----- Data section
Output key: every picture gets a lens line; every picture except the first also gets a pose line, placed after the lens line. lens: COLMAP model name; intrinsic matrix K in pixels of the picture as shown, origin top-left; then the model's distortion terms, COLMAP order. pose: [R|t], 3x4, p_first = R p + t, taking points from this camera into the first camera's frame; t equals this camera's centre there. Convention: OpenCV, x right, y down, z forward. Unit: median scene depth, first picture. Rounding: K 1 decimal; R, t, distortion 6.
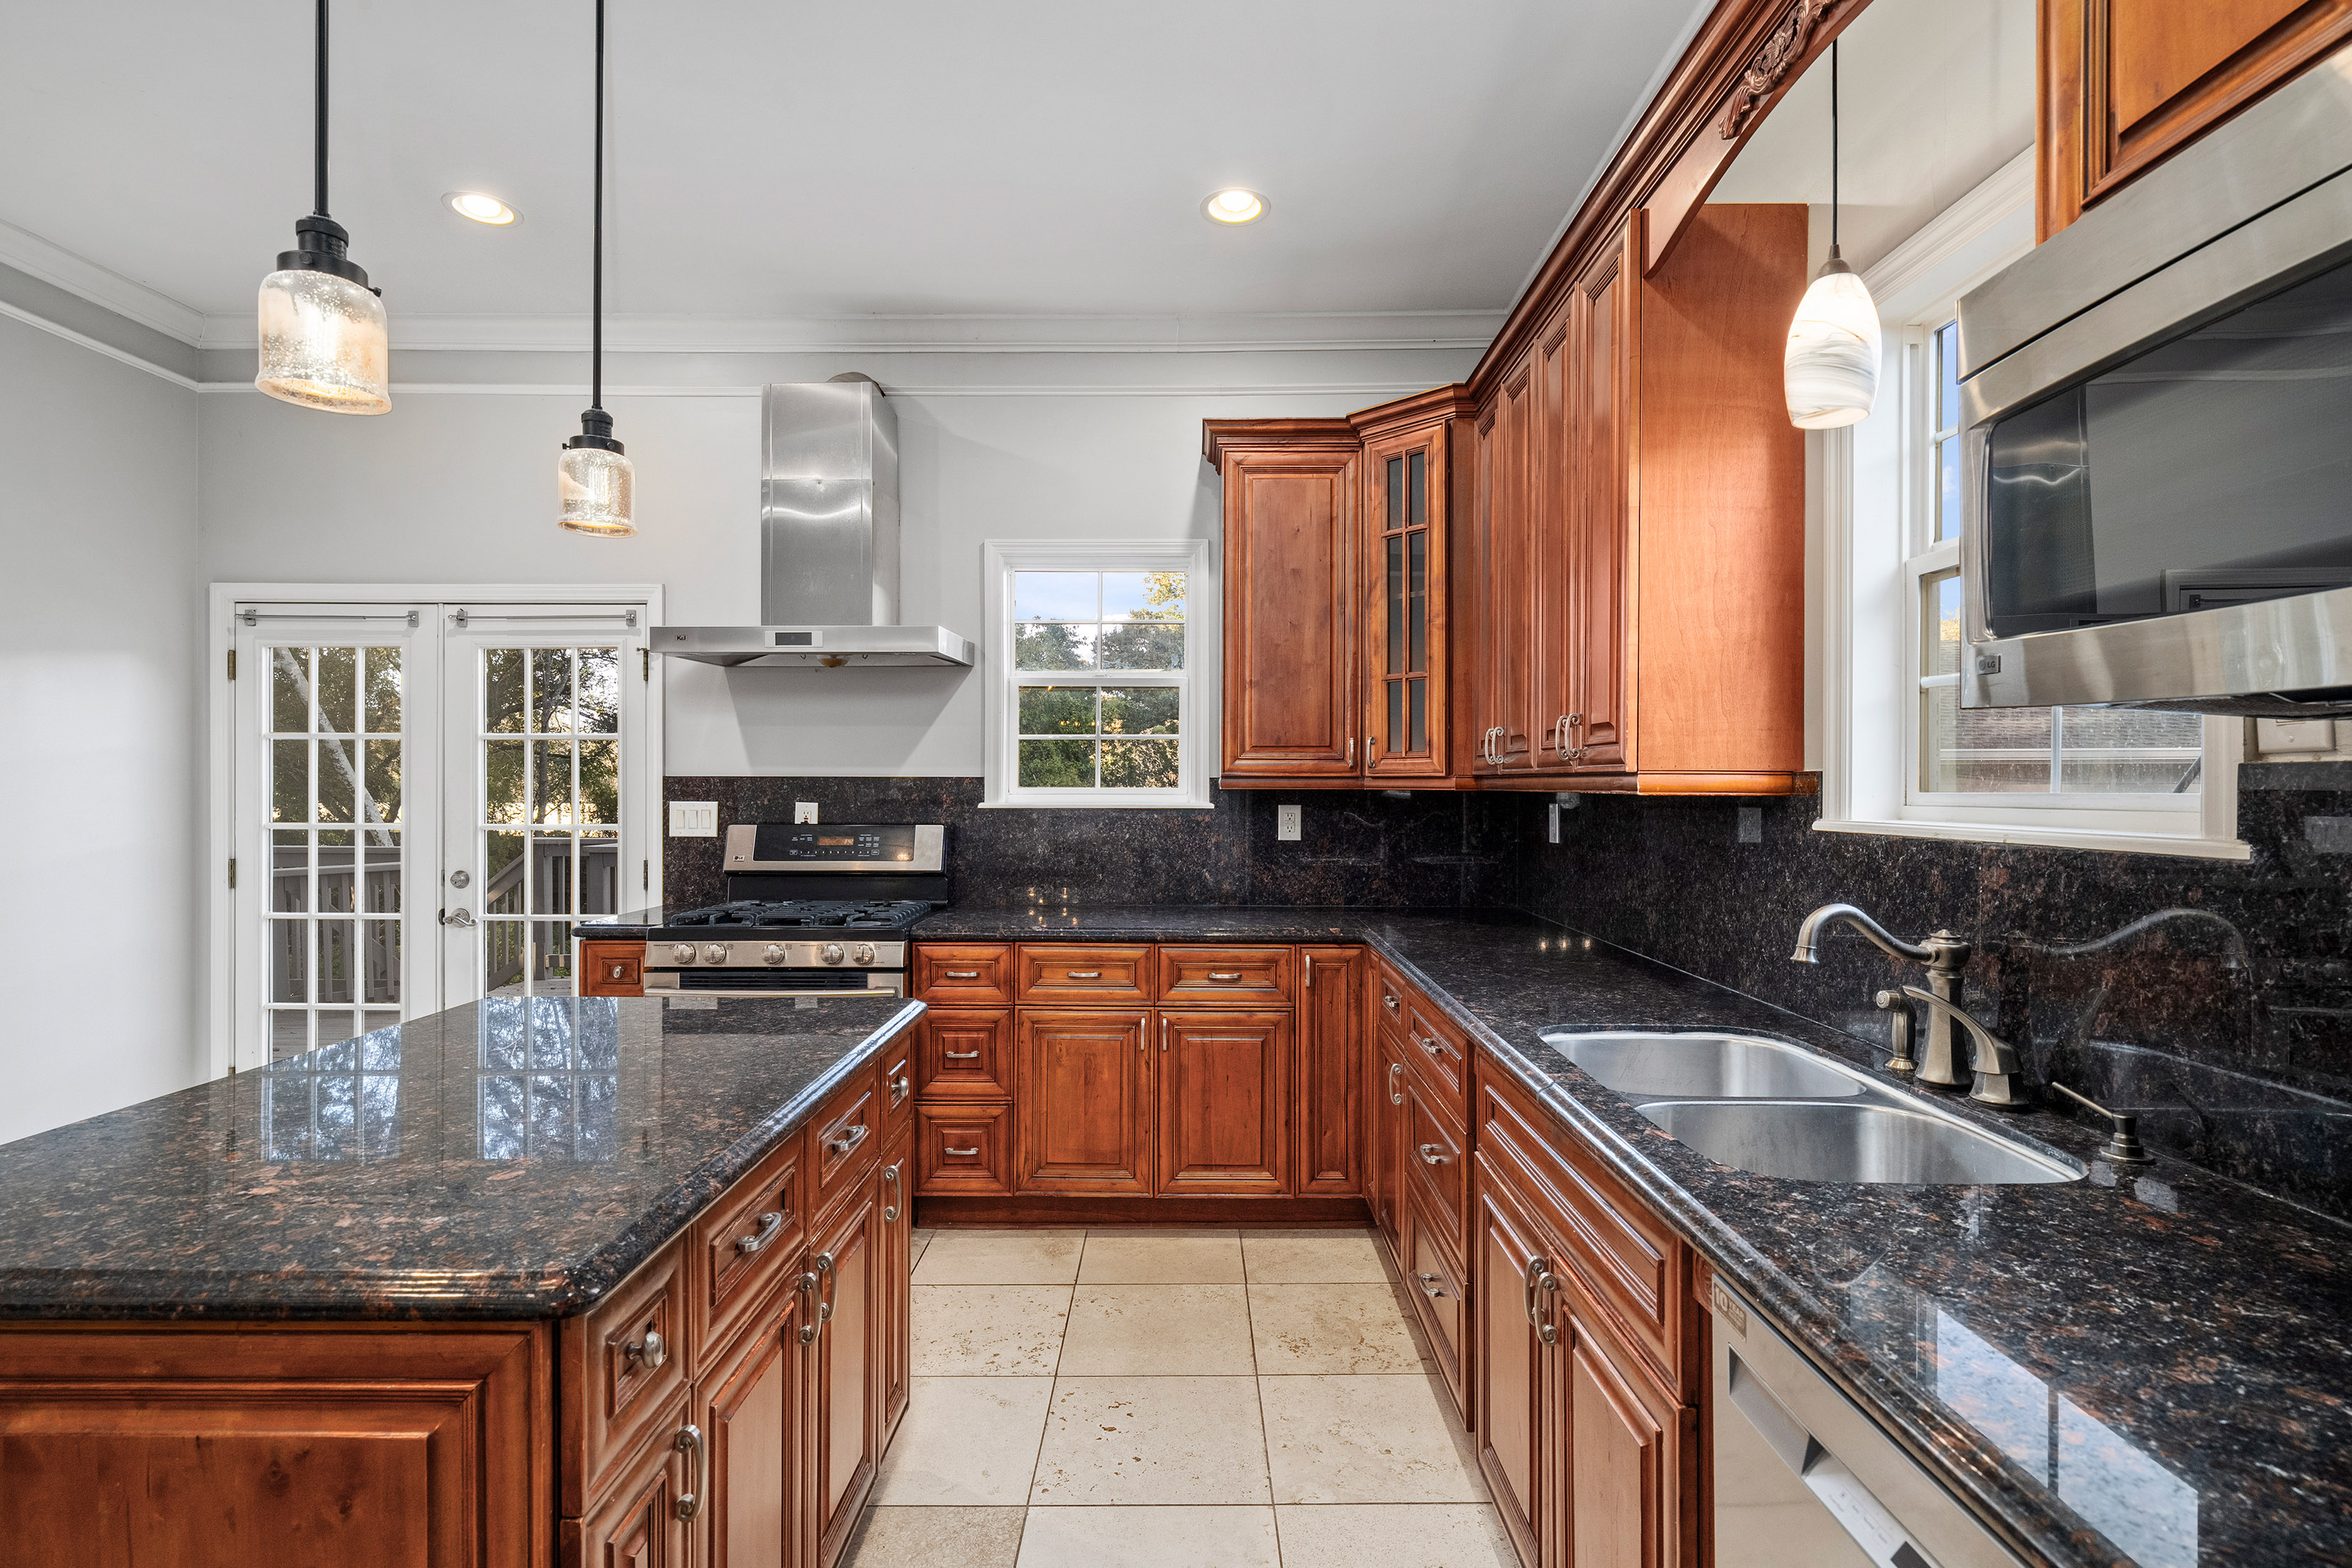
lens RADIAL K [[1063.0, 0, 1144.9], [0, 1063.0, 787.5], [0, 0, 1]] dist [-0.001516, -0.000310]
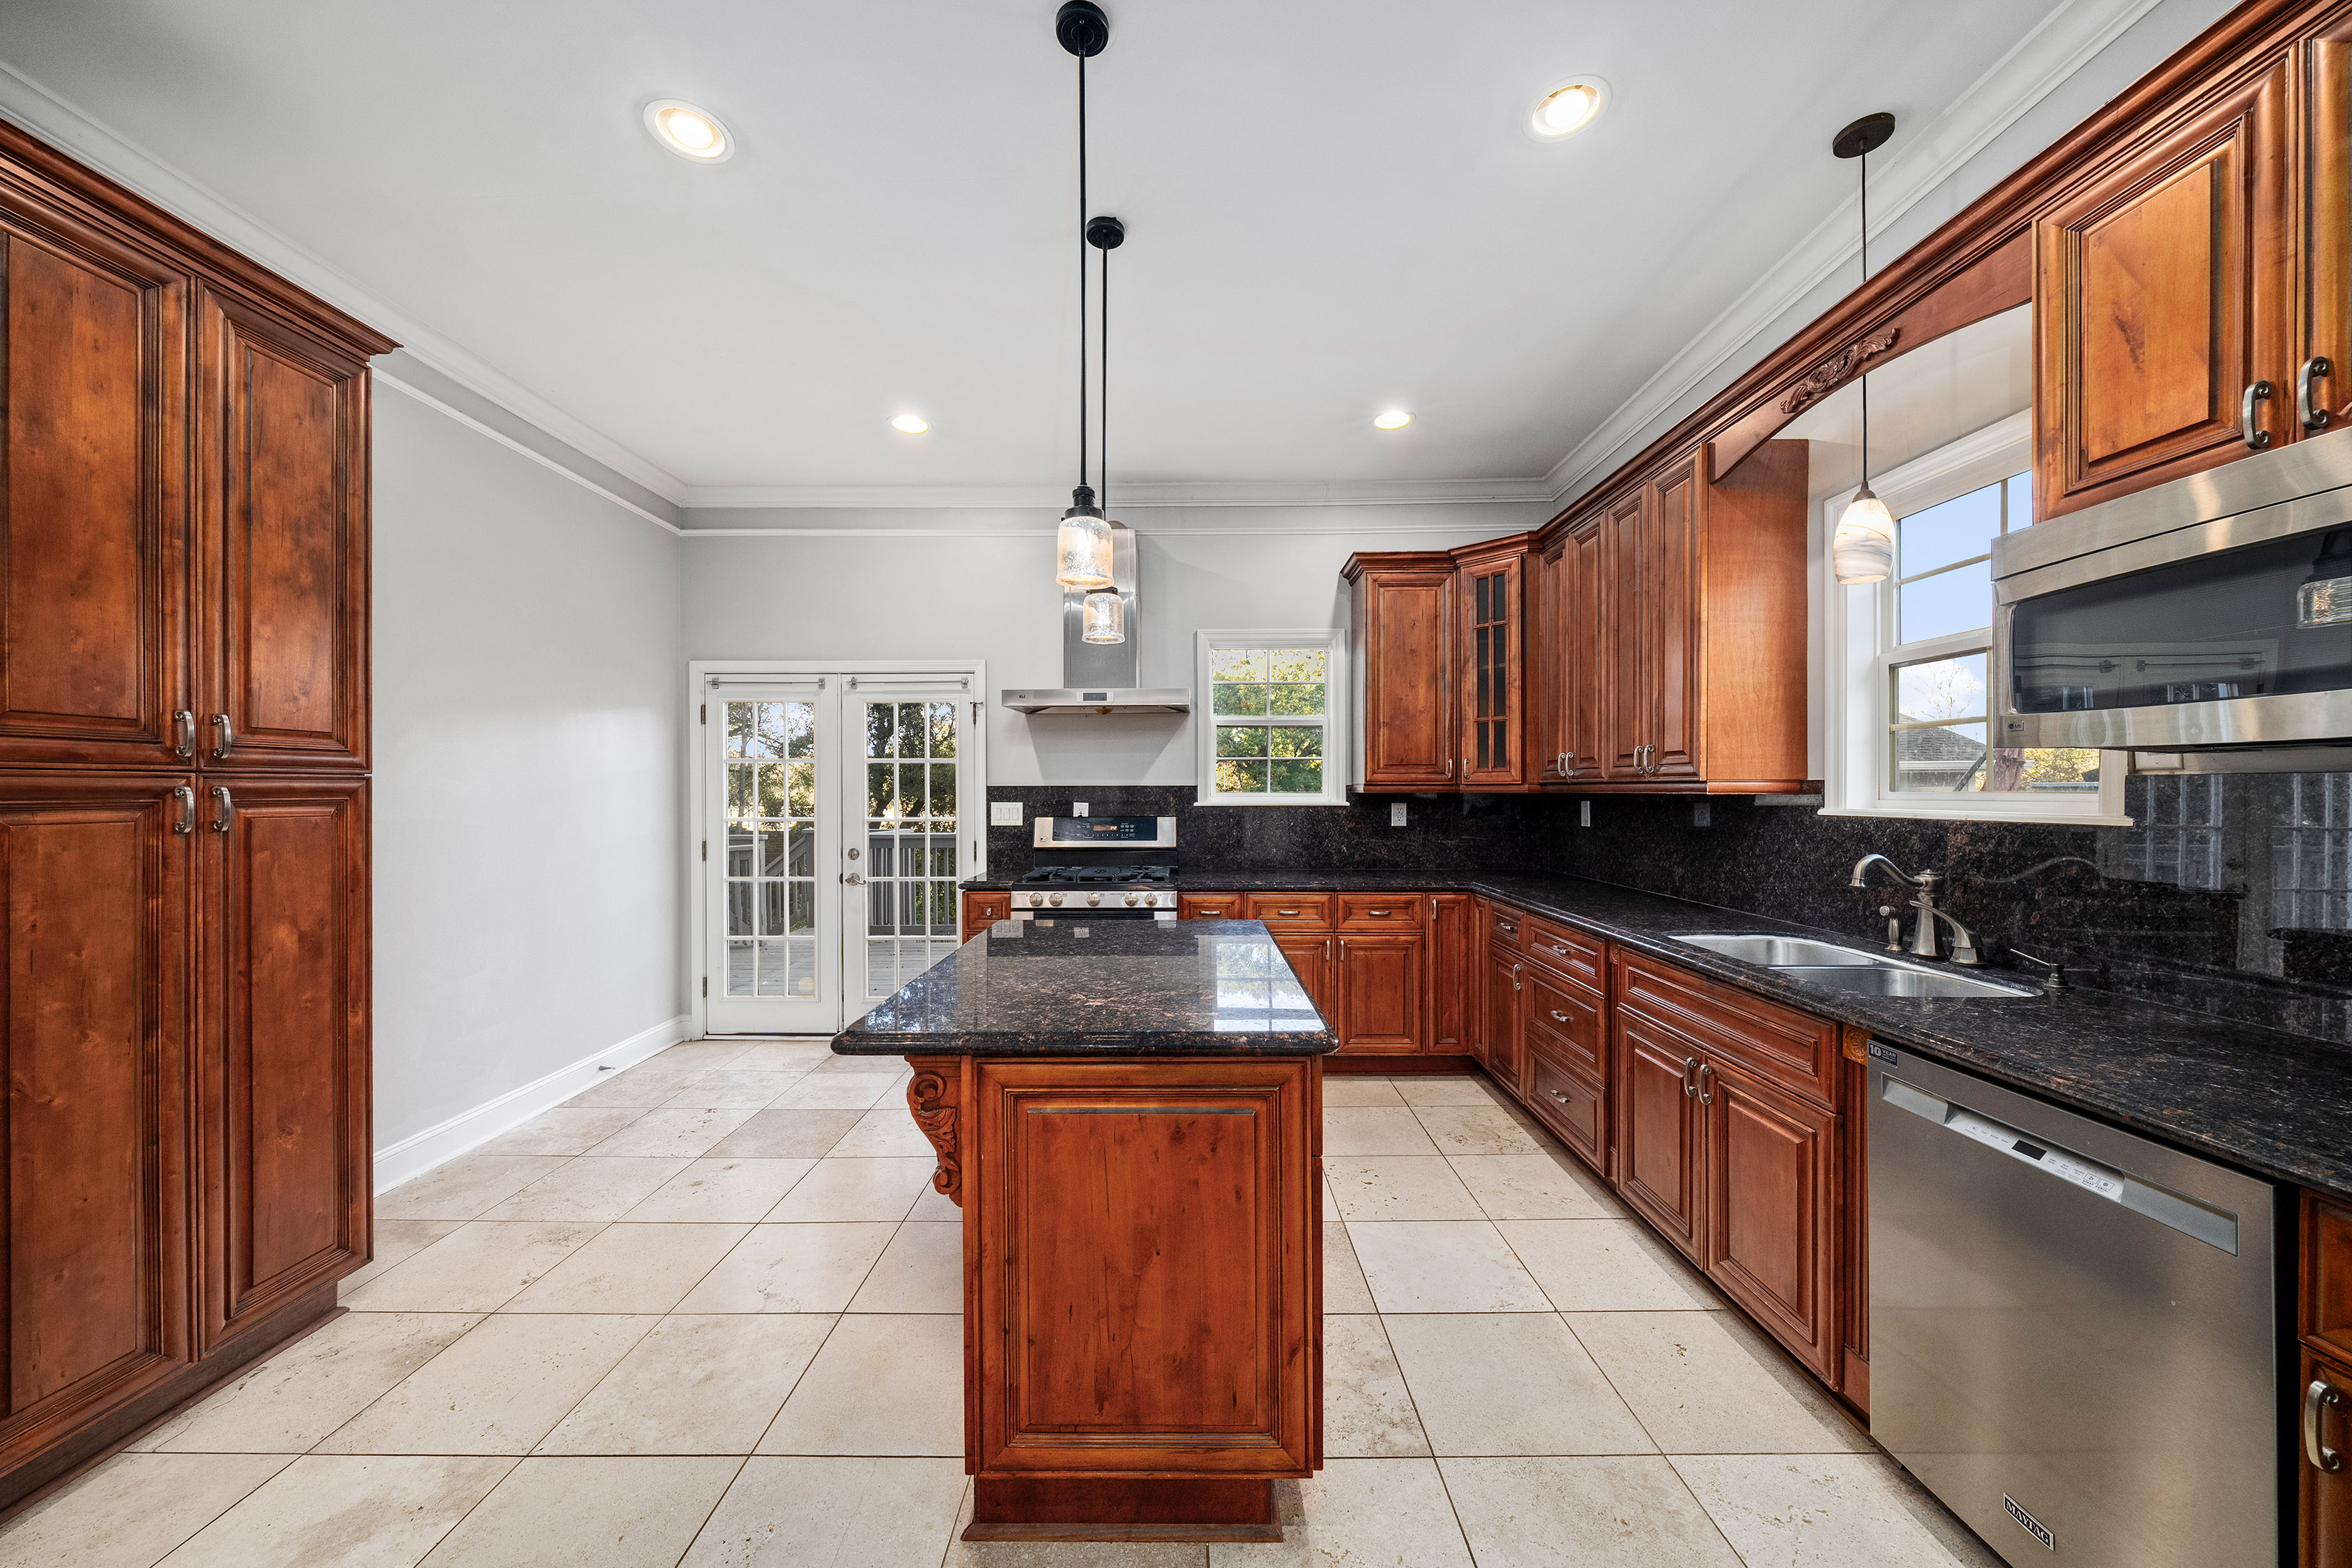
lens RADIAL K [[774.4, 0, 1162.5], [0, 774.4, 794.4], [0, 0, 1]] dist [-0.003979, -0.000233]
pose [[0.999976, -0.004669, -0.005097, -0.299883], [0.004680, 0.999987, 0.002217, 0.000256], [0.005087, -0.002240, 0.999985, -0.168200]]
----------
Set the preceding data down again word for word, omitting images.

Output key: every picture gets a lens line; every picture except the first also gets a pose line, placed after the lens line. lens: COLMAP model name; intrinsic matrix K in pixels of the picture as shown, origin top-left; then the model's distortion terms, COLMAP order. pose: [R|t], 3x4, p_first = R p + t, taking points from this camera into the first camera's frame; t equals this camera's centre there. Convention: OpenCV, x right, y down, z forward. Unit: median scene depth, first picture. Rounding: K 1 decimal; R, t, distortion 6.
lens RADIAL K [[1063.0, 0, 1144.9], [0, 1063.0, 787.5], [0, 0, 1]] dist [-0.001516, -0.000310]
lens RADIAL K [[774.4, 0, 1162.5], [0, 774.4, 794.4], [0, 0, 1]] dist [-0.003979, -0.000233]
pose [[0.999976, -0.004669, -0.005097, -0.299883], [0.004680, 0.999987, 0.002217, 0.000256], [0.005087, -0.002240, 0.999985, -0.168200]]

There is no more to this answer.